いつも年の初めは、昨年読んだ本や聴いた録音のベストセレクションを書き込むことをやってきました。一昨年の終わりに自分なりに精魂を傾けてきたつもりだった仕事から、突然に離れることになり、年甲斐もなくウジウジしていたりしたこともあって、ポジティブにビジネス関係の本に手を伸ばすことから遠退いてしまいました。

しかし、長年の習慣のせいか、本を読むということから離れられなくなってしまって惰性のように、とりたてて意識することもなく本を手に取っていたようです。とくに考えることもなく、その時々の欲望の赴くまま(単に読みたいという欲望)に手にとった本は、哲学関係、とくに中世哲学を読んだ思い出があります。 そのなかで、以前は読み流すように読んでいたのが、昨年ころから先が短いことを自覚したのかもしれませんが、噛みしめるように文章を読むようになっていました。とくに哲学書を読む際の、私なりの秘訣のようなものとして、分からないところがあっても、分からないまま読み流す、という方法論を持っていました。多くの人が哲学書を読もうとして、難解だとかいって途中で放り出してしまうのは、本の内容を全部分かるろうと無理をして、分からないところにぶつかると、そこで読むのがストップして進まなくなってしまい、にっちもさっちも行かなくなるからだと思います。私には、それは先人の哲学者が苦心惨憺して残した著作を一回読んだくらいで、分かってしまうなどというのは傲慢だということに気が付いて、分からないところは分からないと素直に認めるということです。そして、分からないところで立ち止まっても、何年もかけて著作した哲学者に頭で劣る私が、そこで短い時間で分かろうはずもない。それならば、とわからないところは飛ばしてしまい、そのまま読み続けると、分かるところに出会うかもしれない。とにかく一冊通して、読んで数か所でも分かるところに出会うことができれば、ラッキー。そして、その分かるところを自分なりに考えていくと、何となく考えたりする。それが哲学書を読むことということでした。分からないということを認める謙虚さと、分かるところで考えていくという自分の頭で考えるということ。それが哲学するとか、本を読むということの、私なりの方法論でした。

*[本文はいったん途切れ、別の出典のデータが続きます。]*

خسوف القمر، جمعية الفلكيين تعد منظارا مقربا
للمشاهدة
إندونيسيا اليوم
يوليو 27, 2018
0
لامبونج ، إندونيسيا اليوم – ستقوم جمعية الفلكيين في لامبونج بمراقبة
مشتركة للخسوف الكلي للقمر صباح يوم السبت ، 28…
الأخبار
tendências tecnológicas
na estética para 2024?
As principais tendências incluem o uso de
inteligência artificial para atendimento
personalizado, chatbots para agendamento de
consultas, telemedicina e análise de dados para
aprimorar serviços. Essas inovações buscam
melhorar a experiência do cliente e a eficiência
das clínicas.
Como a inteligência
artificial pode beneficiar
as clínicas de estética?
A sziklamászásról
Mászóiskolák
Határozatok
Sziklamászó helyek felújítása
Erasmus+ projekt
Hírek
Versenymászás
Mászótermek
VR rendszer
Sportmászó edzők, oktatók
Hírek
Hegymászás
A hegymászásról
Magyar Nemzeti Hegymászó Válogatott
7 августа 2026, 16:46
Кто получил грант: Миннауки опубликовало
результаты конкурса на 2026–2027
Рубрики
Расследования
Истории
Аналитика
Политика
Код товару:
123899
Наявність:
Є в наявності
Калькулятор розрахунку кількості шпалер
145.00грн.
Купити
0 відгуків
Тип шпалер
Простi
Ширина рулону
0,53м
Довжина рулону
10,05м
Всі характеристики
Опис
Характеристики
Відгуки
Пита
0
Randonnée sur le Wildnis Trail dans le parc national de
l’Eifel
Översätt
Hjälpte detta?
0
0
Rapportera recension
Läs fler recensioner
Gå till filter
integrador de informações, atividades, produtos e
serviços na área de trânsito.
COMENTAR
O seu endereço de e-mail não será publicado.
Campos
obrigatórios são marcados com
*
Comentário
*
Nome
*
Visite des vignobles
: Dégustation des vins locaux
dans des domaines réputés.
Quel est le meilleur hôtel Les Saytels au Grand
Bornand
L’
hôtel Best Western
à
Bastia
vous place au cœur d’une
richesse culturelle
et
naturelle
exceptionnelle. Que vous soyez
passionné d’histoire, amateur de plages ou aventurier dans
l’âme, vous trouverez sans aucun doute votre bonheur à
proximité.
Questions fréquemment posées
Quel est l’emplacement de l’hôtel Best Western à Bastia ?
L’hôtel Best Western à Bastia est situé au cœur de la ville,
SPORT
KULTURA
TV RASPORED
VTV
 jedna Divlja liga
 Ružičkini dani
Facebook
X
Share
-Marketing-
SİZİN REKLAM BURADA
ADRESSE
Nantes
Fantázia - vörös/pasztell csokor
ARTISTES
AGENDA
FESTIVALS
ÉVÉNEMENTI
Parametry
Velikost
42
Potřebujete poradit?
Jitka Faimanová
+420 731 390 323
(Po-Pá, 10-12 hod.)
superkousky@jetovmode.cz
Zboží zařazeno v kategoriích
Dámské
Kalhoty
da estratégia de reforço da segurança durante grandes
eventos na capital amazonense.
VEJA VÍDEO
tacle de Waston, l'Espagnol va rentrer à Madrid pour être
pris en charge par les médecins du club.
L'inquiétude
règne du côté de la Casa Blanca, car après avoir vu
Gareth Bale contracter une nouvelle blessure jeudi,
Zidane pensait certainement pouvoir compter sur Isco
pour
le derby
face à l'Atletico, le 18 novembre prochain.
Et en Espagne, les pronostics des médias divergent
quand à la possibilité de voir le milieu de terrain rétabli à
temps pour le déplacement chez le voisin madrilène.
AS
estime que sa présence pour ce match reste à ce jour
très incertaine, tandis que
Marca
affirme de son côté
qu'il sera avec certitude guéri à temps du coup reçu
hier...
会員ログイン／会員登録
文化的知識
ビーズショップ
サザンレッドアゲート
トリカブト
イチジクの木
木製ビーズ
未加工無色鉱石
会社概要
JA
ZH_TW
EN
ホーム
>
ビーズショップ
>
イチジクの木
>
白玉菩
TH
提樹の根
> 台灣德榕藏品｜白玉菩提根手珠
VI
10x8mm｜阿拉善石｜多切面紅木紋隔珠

それは、若いということゆえのことで、年齢を自覚したことで、少しずつ私の読むことの方法論を変えようとし始めたのが昨年ということになるかもしれません。ということで、何を読んだかという昨年のベストセレクションは、方法論が変化し始めたということの前で、私としては霞んでしまっています。

また、その時々の読了した本のことは、私の大好きな山田風太郎の『戦中派不戦日記』を真似して、個人のFacebookのページに書き込むことも始めてみました。私の独断的な主観によるものなので、“いいね”をもらえるものではありませんが。

ところで、このところブログに美術展の感想を書き込むようになって、美術展に出かけることが多くなりました。なんと年間で10回以上も行くなんて、我ながら驚いています。で、昨年の私のベストはミヒャエル・ボレマンスの展覧会でした。現代作家の個展で、不思議な静けさの漂う作品が並んでいました。

次回から、途中で休んでしまった「芸術の中の中動態」の読書メモの続きを書き込みます。